#### Selected passage ####

EX-99 4 dp206765_ex99.htm EXHIBIT 99

 

Exhibit 99

 

 

PATRIA INVESTMENTS LIMITED
BONUS SHARE PLAN

 

Section 1.  Purpose. The purpose of the Patria Investments Limited Bonus Share Plan (the “Plan”) is to align those employees, officers, and other eligible individual service providers to Patria Investments Limited, an exempted company incorporated with limited liability with its principal office at 18 Forum Lane, 3rd floor, Camana Bay, PO Box 757, KY1-9006, Grand Cayman, Cayman Islands (the “Company”) and its Affiliates with the interests of the Company and its shareholders. Capitalized terms not otherwise defined herein are defined in Section 14.

 

Section 2.  Eligibility. Any partner, managing director or other eligible individual service provider of the Company or any Affiliate (or any entity wholly owned by such individual) shall be eligible to be selected to receive an Award under the Plan.

 

Section 3.  Administration.

 

(a)    The Plan shall be administered by the Committee. The Committee shall be appointed by the Board and shall consist of not less than two (2) directors of the Company. The Board or the Committee may designate one (1) or more directors or officers as a subcommittee (“Appointed Director”) who may act for the Committee for all purposes mentioned in the Plan. The Committee may issue rules and regulations for administration of the Plan.

####

→ **Requirements**
a - Repeat the Bonus Share Plan excerpt starting at "Section 1.  Purpose." and ending at "in Section 14.".
b - Under the Bonus Share Plan excerpt, what is the minimum number of directors the Committee must have?

#### Information supplied ####

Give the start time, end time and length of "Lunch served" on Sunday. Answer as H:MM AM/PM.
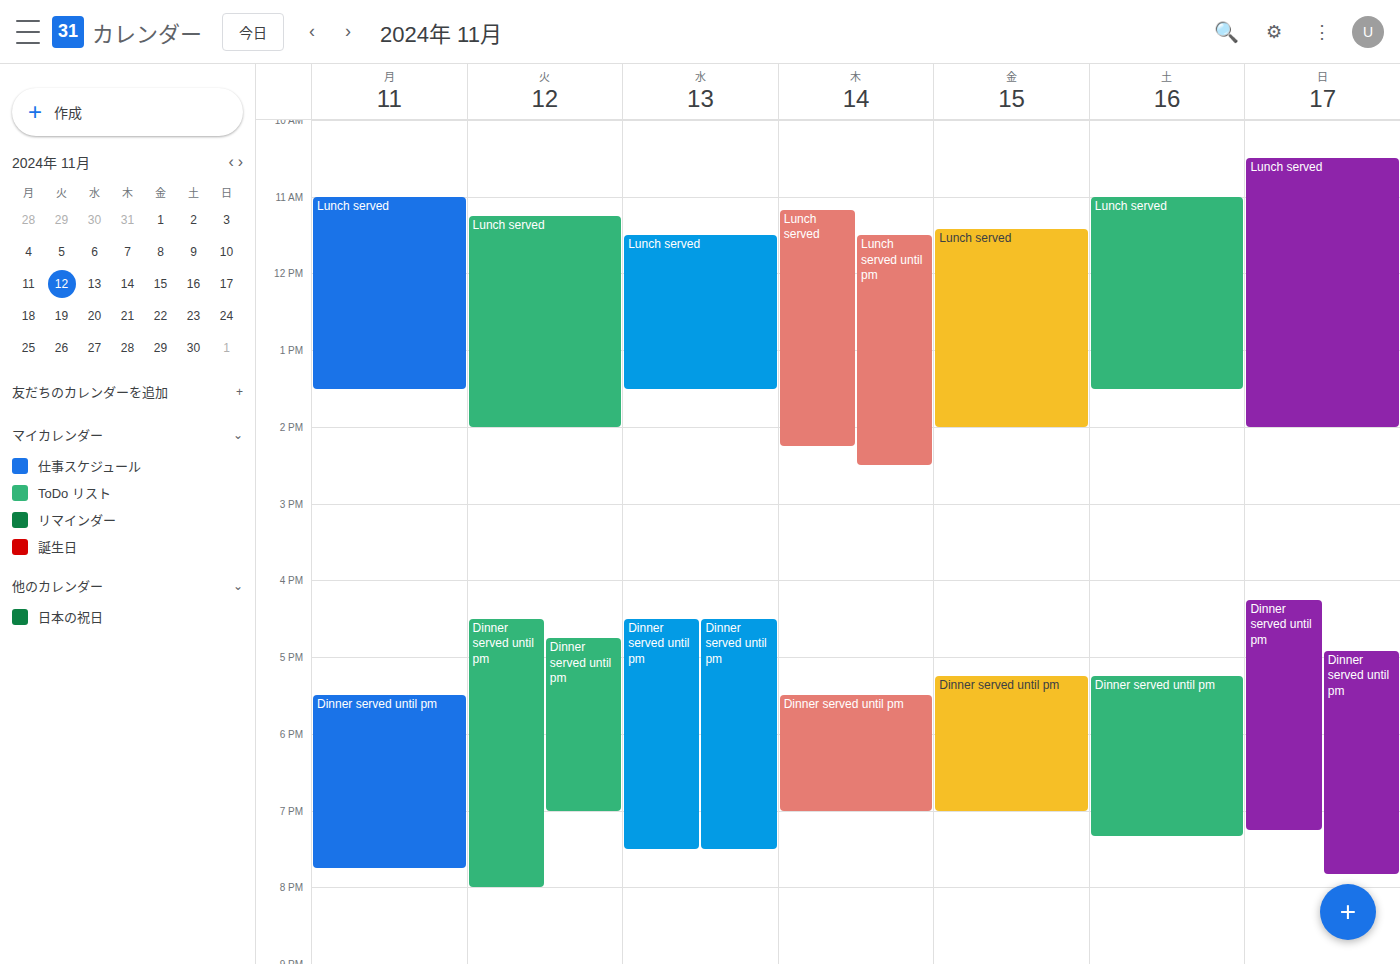
10:30 AM to 2:00 PM, 3 hours 30 minutes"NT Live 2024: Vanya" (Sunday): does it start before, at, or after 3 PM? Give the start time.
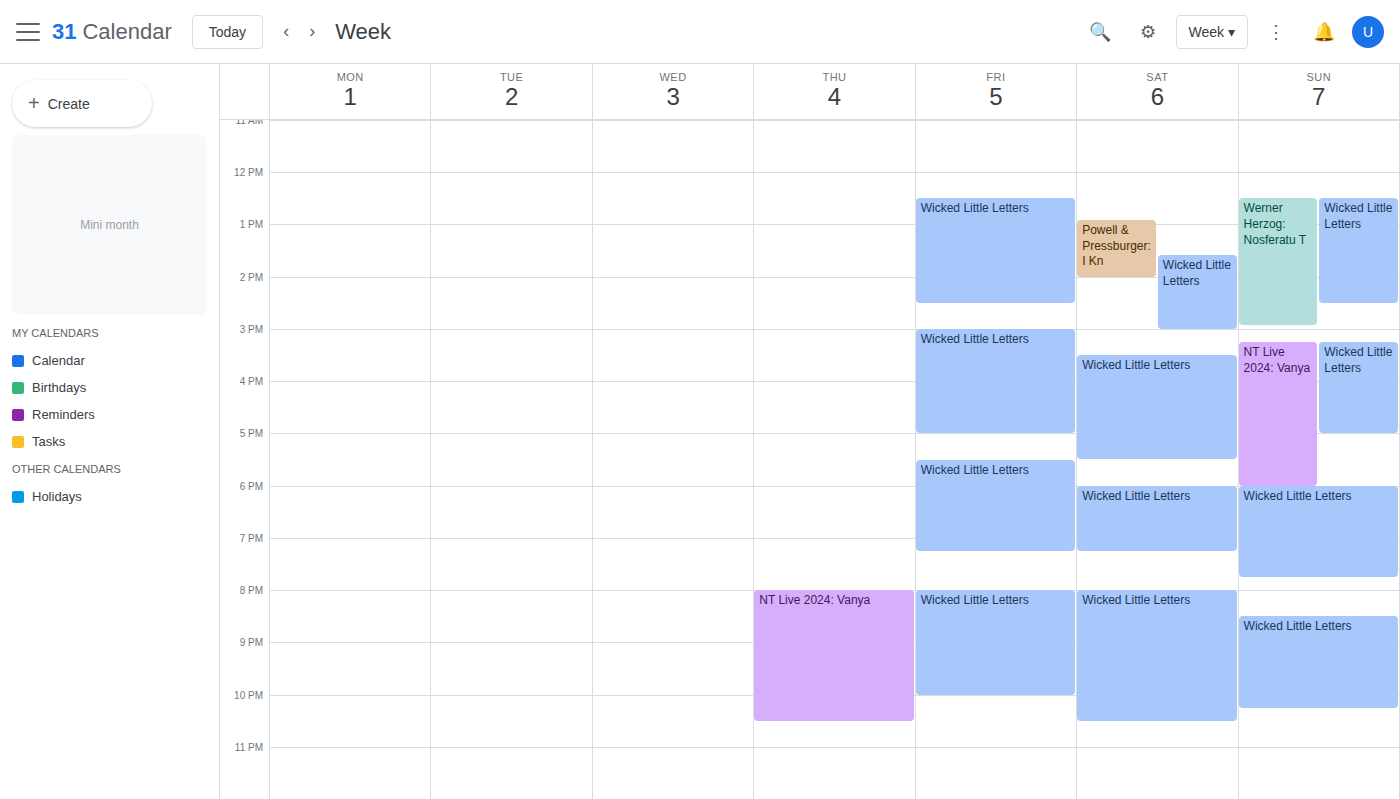
3:15 PM -- after 3 PM, 15 minutes below the 3 PM line.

####

→ **Worked solutions**
a -
Section 1.  Purpose. The purpose of the Patria Investments Limited Bonus Share Plan (the “Plan”) is to align those employees, officers, and other eligible individual service providers to Patria Investments Limited, an exempted company incorporated with limited liability with its principal office at 18 Forum Lane, 3rd floor, Camana Bay, PO Box 757, KY1-9006, Grand Cayman, Cayman Islands (the “Company”) and its Affiliates with the interests of the Company and its shareholders. Capitalized terms not otherwise defined herein are defined in Section 14.

b - Two directors of the Company.